- EXERCISE BRIEF -
Down to the last line, repeat the records exactly.

- DATA EXCERPTS -
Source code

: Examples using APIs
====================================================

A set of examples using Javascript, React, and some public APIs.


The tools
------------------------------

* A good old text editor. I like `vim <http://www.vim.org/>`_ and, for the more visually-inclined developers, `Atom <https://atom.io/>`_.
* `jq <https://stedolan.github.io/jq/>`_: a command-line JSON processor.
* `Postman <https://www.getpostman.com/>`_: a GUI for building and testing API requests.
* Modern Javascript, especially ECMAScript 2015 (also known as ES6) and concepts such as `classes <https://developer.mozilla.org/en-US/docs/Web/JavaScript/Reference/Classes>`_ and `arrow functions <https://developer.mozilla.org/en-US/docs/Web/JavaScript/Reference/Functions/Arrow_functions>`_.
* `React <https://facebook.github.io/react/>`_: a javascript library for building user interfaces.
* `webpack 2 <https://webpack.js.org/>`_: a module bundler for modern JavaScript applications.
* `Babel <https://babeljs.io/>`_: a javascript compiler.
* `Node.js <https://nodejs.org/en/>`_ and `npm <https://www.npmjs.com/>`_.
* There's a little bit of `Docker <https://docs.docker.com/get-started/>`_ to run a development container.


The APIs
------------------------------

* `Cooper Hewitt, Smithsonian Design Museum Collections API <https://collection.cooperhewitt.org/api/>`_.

- ANSWER BOX -
Source code

: Examples using APIs
====================================================

A set of examples using Javascript, React, and some public APIs.


The tools
------------------------------

* A good old text editor. I like `vim <http://www.vim.org/>`_ and, for the more visually-inclined developers, `Atom <https://atom.io/>`_.
* `jq <https://stedolan.github.io/jq/>`_: a command-line JSON processor.
* `Postman <https://www.getpostman.com/>`_: a GUI for building and testing API requests.
* Modern Javascript, especially ECMAScript 2015 (also known as ES6) and concepts such as `classes <https://developer.mozilla.org/en-US/docs/Web/JavaScript/Reference/Classes>`_ and `arrow functions <https://developer.mozilla.org/en-US/docs/Web/JavaScript/Reference/Functions/Arrow_functions>`_.
* `React <https://facebook.github.io/react/>`_: a javascript library for building user interfaces.
* `webpack 2 <https://webpack.js.org/>`_: a module bundler for modern JavaScript applications.
* `Babel <https://babeljs.io/>`_: a javascript compiler.
* `Node.js <https://nodejs.org/en/>`_ and `npm <https://www.npmjs.com/>`_.
* There's a little bit of `Docker <https://docs.docker.com/get-started/>`_ to run a development container.


The APIs
------------------------------

* `Cooper Hewitt, Smithsonian Design Museum Collections API <https://collection.cooperhewitt.org/api/>`_.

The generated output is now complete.